Décès d'une patiente quelques jours après une rage de dents
Une patiente présentant une obésité morbide et porteuse d’une cardio-valvulopathie hypertensive fait une décompensation cardio respiratoire. Son cardiologue la fait hospitaliser lors de deux séjours successifs, au cours desquels elle subit des chocs électriques de régulation du rythme cardiaque.
Peu de temps après, une rage de dents la conduit chez son chirurgien-dentiste. Il pose le diagnostic d’abcès parodontal et prescrit du Birodogyl® (association de deux antibiotiques : Spiramycine et Métronidazole).
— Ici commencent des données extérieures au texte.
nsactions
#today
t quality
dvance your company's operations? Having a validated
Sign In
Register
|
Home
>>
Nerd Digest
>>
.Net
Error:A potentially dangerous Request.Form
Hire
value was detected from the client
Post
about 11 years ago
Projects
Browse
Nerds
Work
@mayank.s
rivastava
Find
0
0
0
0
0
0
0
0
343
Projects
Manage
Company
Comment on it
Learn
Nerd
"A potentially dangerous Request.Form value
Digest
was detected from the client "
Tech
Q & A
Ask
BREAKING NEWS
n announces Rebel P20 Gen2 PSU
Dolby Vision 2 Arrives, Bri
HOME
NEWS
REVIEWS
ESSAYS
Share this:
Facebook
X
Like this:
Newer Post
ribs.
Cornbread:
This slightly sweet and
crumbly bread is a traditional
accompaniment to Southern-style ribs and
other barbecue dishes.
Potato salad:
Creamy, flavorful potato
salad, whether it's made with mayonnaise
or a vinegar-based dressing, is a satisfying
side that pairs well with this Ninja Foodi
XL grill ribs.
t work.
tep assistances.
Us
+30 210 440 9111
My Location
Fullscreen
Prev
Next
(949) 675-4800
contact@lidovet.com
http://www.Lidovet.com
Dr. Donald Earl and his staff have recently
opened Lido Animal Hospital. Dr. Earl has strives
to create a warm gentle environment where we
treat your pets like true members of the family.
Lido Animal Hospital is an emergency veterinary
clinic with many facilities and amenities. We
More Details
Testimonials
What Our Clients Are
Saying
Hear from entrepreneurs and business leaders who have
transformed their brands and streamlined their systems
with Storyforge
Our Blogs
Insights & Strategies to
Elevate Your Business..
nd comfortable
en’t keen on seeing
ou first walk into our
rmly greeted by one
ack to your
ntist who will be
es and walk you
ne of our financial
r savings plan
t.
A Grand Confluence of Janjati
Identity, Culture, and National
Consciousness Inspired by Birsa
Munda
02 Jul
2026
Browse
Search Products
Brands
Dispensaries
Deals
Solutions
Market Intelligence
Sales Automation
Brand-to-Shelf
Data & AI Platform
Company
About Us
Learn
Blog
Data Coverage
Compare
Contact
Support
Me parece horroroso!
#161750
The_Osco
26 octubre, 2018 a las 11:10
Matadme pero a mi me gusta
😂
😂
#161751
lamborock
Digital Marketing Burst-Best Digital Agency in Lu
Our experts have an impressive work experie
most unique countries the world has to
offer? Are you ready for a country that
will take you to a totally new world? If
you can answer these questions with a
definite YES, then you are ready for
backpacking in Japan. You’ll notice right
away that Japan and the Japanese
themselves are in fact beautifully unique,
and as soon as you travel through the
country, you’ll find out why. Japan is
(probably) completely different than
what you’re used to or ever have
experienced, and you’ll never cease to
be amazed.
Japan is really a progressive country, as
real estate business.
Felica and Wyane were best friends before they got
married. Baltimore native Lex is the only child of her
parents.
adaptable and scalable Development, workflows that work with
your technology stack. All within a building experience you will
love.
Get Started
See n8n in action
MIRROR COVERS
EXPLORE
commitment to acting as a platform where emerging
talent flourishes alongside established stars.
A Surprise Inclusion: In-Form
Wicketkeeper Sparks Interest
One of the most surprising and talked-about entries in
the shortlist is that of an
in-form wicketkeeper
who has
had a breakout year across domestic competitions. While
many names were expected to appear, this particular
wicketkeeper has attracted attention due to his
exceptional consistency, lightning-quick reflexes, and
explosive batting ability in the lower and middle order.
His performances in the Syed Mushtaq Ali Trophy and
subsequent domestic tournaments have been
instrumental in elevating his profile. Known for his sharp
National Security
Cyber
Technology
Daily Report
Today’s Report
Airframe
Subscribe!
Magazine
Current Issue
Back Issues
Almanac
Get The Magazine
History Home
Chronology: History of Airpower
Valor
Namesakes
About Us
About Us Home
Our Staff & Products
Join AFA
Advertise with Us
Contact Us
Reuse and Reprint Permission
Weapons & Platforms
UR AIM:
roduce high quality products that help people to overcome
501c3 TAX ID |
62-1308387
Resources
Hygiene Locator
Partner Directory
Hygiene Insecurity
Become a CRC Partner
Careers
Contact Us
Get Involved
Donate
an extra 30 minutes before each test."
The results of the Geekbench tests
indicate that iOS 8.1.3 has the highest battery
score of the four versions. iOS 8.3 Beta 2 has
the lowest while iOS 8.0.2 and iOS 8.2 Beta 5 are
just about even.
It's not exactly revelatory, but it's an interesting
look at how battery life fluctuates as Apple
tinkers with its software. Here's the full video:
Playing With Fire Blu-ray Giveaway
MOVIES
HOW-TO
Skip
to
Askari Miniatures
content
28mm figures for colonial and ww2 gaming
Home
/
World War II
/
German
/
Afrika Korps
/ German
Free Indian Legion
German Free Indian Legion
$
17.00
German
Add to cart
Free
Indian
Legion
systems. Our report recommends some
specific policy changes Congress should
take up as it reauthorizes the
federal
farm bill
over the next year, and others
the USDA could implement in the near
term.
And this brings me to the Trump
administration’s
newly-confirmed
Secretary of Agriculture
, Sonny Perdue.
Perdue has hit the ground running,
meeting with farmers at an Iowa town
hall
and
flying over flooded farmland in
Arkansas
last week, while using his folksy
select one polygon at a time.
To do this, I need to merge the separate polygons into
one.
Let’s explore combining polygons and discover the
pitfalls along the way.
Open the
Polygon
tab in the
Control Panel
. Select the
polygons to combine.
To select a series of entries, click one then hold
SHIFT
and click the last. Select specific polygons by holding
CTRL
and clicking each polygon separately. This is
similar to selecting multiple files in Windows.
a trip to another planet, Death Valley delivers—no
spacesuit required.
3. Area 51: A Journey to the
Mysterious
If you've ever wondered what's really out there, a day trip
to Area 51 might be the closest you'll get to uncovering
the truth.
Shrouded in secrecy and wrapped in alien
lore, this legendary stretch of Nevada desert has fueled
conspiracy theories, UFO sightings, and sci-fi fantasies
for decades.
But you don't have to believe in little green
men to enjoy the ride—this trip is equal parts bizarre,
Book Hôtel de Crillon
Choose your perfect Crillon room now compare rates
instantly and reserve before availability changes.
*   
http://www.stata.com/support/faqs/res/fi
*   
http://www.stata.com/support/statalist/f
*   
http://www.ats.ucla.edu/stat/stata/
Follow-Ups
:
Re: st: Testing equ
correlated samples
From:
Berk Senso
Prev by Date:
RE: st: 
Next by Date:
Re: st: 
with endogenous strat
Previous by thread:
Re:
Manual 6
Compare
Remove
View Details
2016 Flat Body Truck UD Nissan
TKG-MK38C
Trois jours après, elle ne se sent pas bien et consulte en urgence son médecin traitant. À la fin de cet examen, elle fait un malaise. Le praticien lui demande alors de patienter en salle d’attente pour la revoir après le patient suivant. Comme elle se sent mieux, elle quitte le cabinet et rejoint son domicile.
Elle est retrouvée inanimée le lendemain matin, dans sa maison. Les secours la conduisent en urgence à l’hôpital après des manœuvres de réanimation. À son arrivée sur place, elle est en coma profond avec mydriase bilatérale. Elle est rapidement prise en charge pour tenter de faire régresser l’anoxie cérébrale mais elle décède d’un nouvel arrêt cardiaque.
La famille de la victime présente une réclamation devant la Commission de conciliation et d’indemnisation des accidents médicaux (CCI).
Une succession de négligences fautives à l'origine du décès
L’expert conclut à une succession de négligences fautives qui, dans un contexte de pathologie cardiaque, sont à l’origine du décès de la patiente :
- Négligence du chirurgien-dentiste qui n’a pas interrogé sa patiente sur ses antécédents, ni sur le traitement récent de sa cardiopathie arythmique qui constituait une contre-indication à la prescription du Birodogyl®. Cette prescription l’a exposée à un risque de troubles de rythme cardiaque.
- Négligence du médecin traitant qui, devant le contexte de malaise, aurait dû réaliser un bilan de contrôle avec éventuellement la réalisation d’un électrocardiogramme au cabinet et prévoir une hospitalisation en milieu spécialisé.
Une perte de chance de survie de 30 %
La CCI se fonde sur les conclusions du rapport d’expertise pour retenir la responsabilité des deux praticiens. Leur prise en charge n’est pas conforme aux règles de l’art et a entraîné une perte de chance de survie pour la patiente.
Elle conclut que le manquement du chirurgien-dentiste est à l’origine d’une perte de chance de survie de 25 % et celui du médecin traitant de 5 %.
La prudence est de mise
La réalisation de soins dentaires, quels qu’ils soient, nécessite en amont, une bonne connaissance :
- de l’état de santé du patient,
- de ses antécédents,
- de ses facteurs de risques,
- de ses allergies,
- des contre-indications,
- des traitements en cours.
En l’espèce, un entretien médical approfondi et la rédaction d’un questionnaire médical auraient permis d’éviter la prescription médicamenteuse fautive qui a malheureusement conduit au décès de la patiente.